1. Field of the Invention
The present invention relates to a structure of a liquid crystal display (LCD) panel and a method for its manufacture. In particular, the invention relates to a structure of an ODF (One-Drop-Fill) LCD panel and a method for its manufacture.
2. Related Technology
In the conventional method for manufacturing a liquid crystal display panel, an empty cavity comprised of two opposed and mutually aligned substrates attached by a sealing member is formed. The cavity is then filled with liquid crystal through a vacuum insertion method. However, the conventional method has various disadvantages, especially in the case of a large-size liquid crystal display panel. In particular, the conventional method is time consuming and requires a large amount of liquid crystal material to completely fill the cavity. For these reasons, a faster fill technique known as a “one-drop fill” (ODF) technique has been developed to reduce the time and cost of manufacturing. A version of the ODF method is disclosed in U.S. Pat. No. 5,263,888, issued to Teruhisa Ishihara et al. on Nov. 23, 1993, the entirety of which is incorporated herein by reference for its teachings regarding the ODF method. The basic concepts of the ODF method are illustrated in FIGS. 1a and 1b. FIG. 1a is a view showing an array substrate 9 of a conventional ODF-LCD panel, and FIG. 1b is a perspective view showing a pair of substrates of a conventional ODF-LCD panel comprising the array substrate 9 and a color filter substrate 1. The array substrate 9 has a sealing member 7 formed at a peripheral region surrounding a display region in which drops 8 of liquid crystal are provided. The drops may include a small amount of solid spherical spacers, e.g. 0.3 wt %. The color filter substrate 1 has a color pixel area 3 at its center and a black matrix area 5 at its periphery. The array substrate 9 and the color filter substrate 1 are held spaced apart and placed in a vacuum chamber of a vacuum assembly apparatus. While still under atmospheric pressure, the color filter substrate 1 is positioned precisely above the array substrate 9. Air pressure in the vacuum chamber is then reduced, and the two substrates are brought together so that the color filter substrate 1 becomes superposed on the array substrate 9. The sealing member 7 is then hardened, e.g. by application of ultraviolet radiation.

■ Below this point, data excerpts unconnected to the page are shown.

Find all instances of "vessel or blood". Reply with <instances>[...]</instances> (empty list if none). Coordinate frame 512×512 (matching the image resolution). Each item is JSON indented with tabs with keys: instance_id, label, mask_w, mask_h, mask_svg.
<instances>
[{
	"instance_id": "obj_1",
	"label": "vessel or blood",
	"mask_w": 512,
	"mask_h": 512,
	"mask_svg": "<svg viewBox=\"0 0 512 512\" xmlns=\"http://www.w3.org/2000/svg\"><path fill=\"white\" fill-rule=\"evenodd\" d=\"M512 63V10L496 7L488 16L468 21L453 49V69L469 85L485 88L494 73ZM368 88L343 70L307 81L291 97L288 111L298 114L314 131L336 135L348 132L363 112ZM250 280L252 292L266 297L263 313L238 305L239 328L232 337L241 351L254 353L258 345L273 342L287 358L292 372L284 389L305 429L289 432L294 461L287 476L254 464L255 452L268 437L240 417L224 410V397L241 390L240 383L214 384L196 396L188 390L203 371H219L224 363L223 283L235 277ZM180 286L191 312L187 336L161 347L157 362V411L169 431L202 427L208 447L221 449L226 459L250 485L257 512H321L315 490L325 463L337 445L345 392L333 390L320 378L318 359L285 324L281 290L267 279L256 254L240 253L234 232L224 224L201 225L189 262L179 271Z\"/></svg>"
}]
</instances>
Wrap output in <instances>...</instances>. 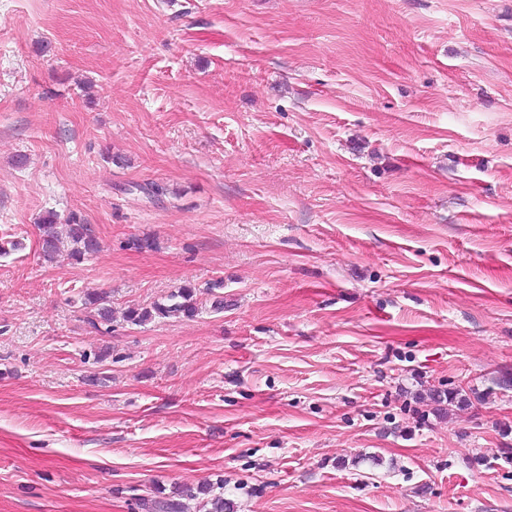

The main challenge of the conventional ODF method is controlling the total volume of the liquid crystal drops. If the total volume of the liquid crystal drops is insufficient to fill the LCD panel, bubbles of empty space (“vacuum bubbles”) are formed within the panel. This problem can be overcome by providing a greater volume of liquid crystal drops on the substrate. However, if the total volume of liquid crystal is excessive or insufficient, as a result of either overfilling or underfilling, the gap between the two substrates will not be uniform and the device will not accurately reproduce images. Environmental factors such as temperature changes or dropping of the device may also produce these problems.
An improved version of the ODF method that is intended to overcome these problems is described in issued Taiwanese patent No. 482,913. In this method, a frame-shaped bulge is formed on a substrate between a sealing member and a display region. The liquid crystal is dropped inside the display region surrounded by the frame-shaped bulge on the substrate, wherein the volume of liquid crystal is greater than the volume of the display region surrounded by the frame-shaped bulge and less than the volume of a region surrounded by the sealing member. The substrate is then superposed to another substrate, and excess liquid crystal flows through a break into a buffer region formed between the sealing member and the frame-shaped bulge. While this method can overcome the problems of insufficient liquid crystal, the method has other disadvantages. One disadvantage is that it is difficult for the liquid crystal to flow through the break into the buffer region. Another difficulty is that bubbles are still caused by insufficient liquid crystal in the buffer region, and those bubbles enter the display region while the LCD panel is shaken.